Step 1: Setting the Environment
First, I needed to get the "brain" running. I used Ollama, which makes running open-source models incredibly easy.
Install Ollama: I downloaded the installer from ollama.com.
Pull the Model: I chose Meta's Llama 3.1 (8B version). It's efficient and runs well on my machine (you generally need about 8GB of RAM).
ollama pull llama3.1:8b
Next, I set up my Python environment by installing the orchestrator, the vector database, and the embedding tools.
pip install llamaindex chromadb sentence-transformers
Step 2: The "Indexing" Phase
The first challenge in RAG is teaching the AI what you know. You don't actually "train" the model; instead, you create a searchable index of your documents.
I created a folder called ./data and dropped in a few test files (a PDF of project specs and a text file with dummy client emails). Then, I wrote this script, index.py, to "feed" the database.
index.py
from llamaindex.core import VectorStoreIndex, SimpleDirectoryReader
from llamaindex.vector_stores.chroma import ChromaVectorStore
from llamaindex.core import StorageContext
import chromadb
# 1. Load local documents from the './data' folder
print("Loading documents...")
documents = SimpleDirectoryReader("./data").load_data()
# 2. Create a persistent ChromaDB database on disk
db = chromadb.PersistentClient(path="./chroma_db")
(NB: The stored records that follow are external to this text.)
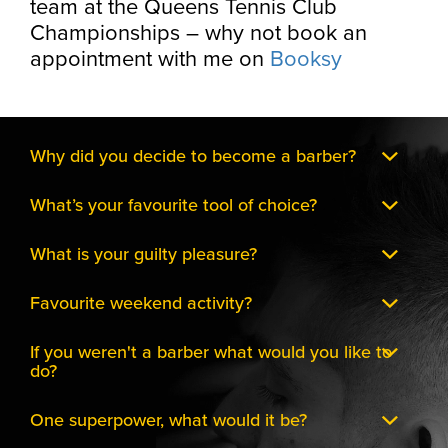
team at the Queens Tennis Club
Championships – why not book an
appointment with me on
Booksy
Why did you decide to become a barber?
What’s your favourite tool of choice?
What is your guilty pleasure?
Favourite weekend activity?
If you weren't a barber what would you like to
do?
One superpower, what would it be?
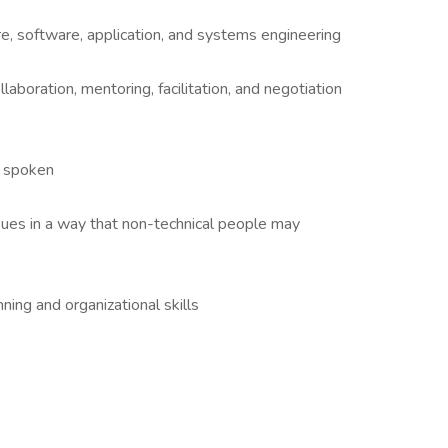
 software, application, and systems engineering
llaboration, mentoring, facilitation, and negotiation
d spoken
ssues in a way that non-technical people may
ng and organizational skills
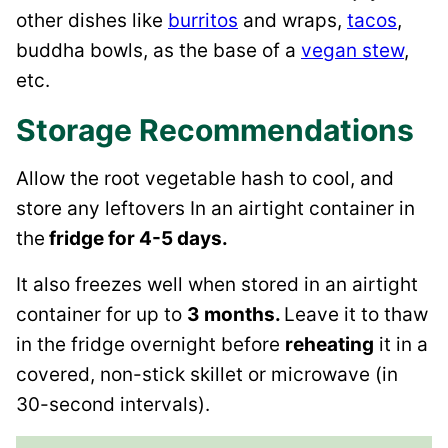
other dishes like
burritos
and wraps,
tacos
,
buddha bowls, as the base of a
vegan stew
,
etc.
Storage Recommendations
Allow the root vegetable hash to cool, and
store any leftovers In an airtight container in
the
fridge for 4-5 days.
It also freezes well when stored in an airtight
container for up to
3 months.
Leave it to thaw
in the fridge overnight before
reheating
it in a
covered, non-stick skillet or microwave (in
30-second intervals).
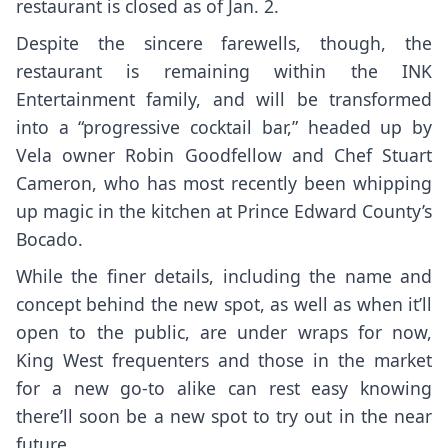
restaurant is closed as of Jan. 2.
Despite the sincere farewells, though, the
restaurant is remaining within the INK
Entertainment family, and will be transformed
into a “progressive cocktail bar,” headed up by
Vela
owner
Robin Goodfellow
and Chef
Stuart
Cameron
, who has most recently been whipping
up magic in the kitchen at Prince Edward County’s
Bocado
.
While the finer details, including the name and
concept behind the new spot, as well as when it’ll
open to the public, are under wraps for now,
King West frequenters and those in the market
for a new go-to alike can rest easy knowing
there’ll soon be a new spot to try out in the near
future.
chroma_collection = db.get_or_create_collection("my_company_data")
vector_store = ChromaVectorStore(chroma_collection=chroma_collection)
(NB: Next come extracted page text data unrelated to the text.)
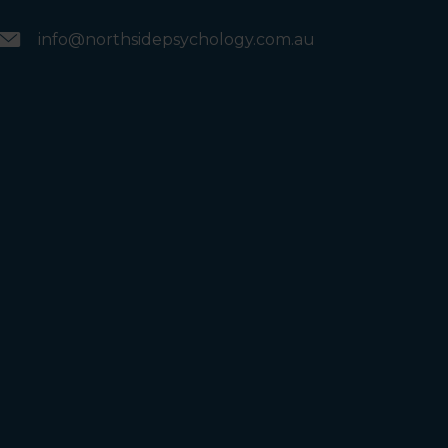
info@northsidepsychology.com.au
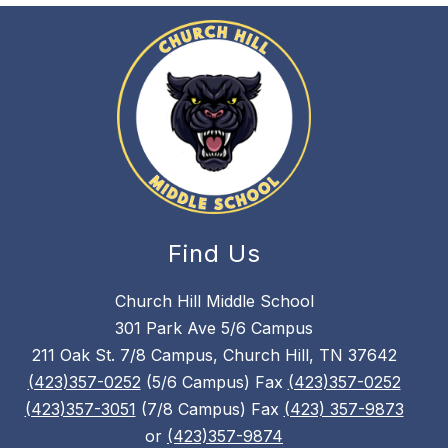
Find Us
Church Hill Middle School
301 Park Ave 5/6 Campus
211 Oak St. 7/8 Campus, Church Hill, TN 37642
(423)357-0252
(5/6 Campus) Fax
(423)357-0252
(423)357-3051
(7/8 Campus) Fax
(423) 357-9873
or
(423)357-9874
storage_context = StorageContext.from_defaults(vector_store=vector_store)
# 3. Create the index
# This processes the documents, turns them into vectors, and stores them locally
print("Vectorizing data...")
index = VectorStoreIndex.from_documents(
documents, storage_context=storage_context
)
print("Indexing complete! Your local data is now in the vector database.")
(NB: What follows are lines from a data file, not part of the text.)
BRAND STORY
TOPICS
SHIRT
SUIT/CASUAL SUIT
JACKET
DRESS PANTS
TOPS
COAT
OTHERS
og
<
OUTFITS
The Result: After running this, a new folder appeared called chroma_db. This contained the mathematical "fingerprints" of my proprietary data.
Step 3: The Retrieval Phase (Asking Questions)
Now for the fun part: actually chatting with the data.
I needed a second script that connects to that database and the local Llama 3.1 model simultaneously. Here is query.py:
query.py
from llamaindex.core import VectorStoreIndex
from llamaindex.vector_stores.chroma import ChromaVectorStore
from llamaindex.core import StorageContext
from llamaindex.llms.ollama import Ollama
import chromadb
# 1. Connect to the existing local database
db = chromadb.PersistentClient(path="./chroma_db")
chroma_collection = db.get_collection("my_company_data")
vector_store = ChromaVectorStore(chroma_collection=chroma_collection)
index = VectorStoreIndex.from_vector_store(vector_store=vector_store)
# 2. Connect to the local LLM via Ollama
llm = Ollama(model="llama3.1:8b", request_timeout=120.0)
# 3. Create the query engine using the local model
query_engine = index.as_query_engine(llm=llm)
# 4. Ask a question based on your documents
question = "What is the name of the client in project-specs.pdf?"
print(f"Asking: {question}")
response = query_engine.query(question)
print(f"Answer: {response}")
How It Actually Works
When I ran the query script, the response was instant and accurate. But what really impressed me was the security of the process. Here is what happened under the hood:
- Vector Search: My question was converted into a vector locally.
- Retrieval: ChromaDB found the specific paragraph in project-specs.pdf that contained the answer.
- Synthesis: LlamaIndex combined my question + that specific paragraph into a prompt.
- Generation: That prompt was sent to the local Llama 3.1 model to generate the final English sentence.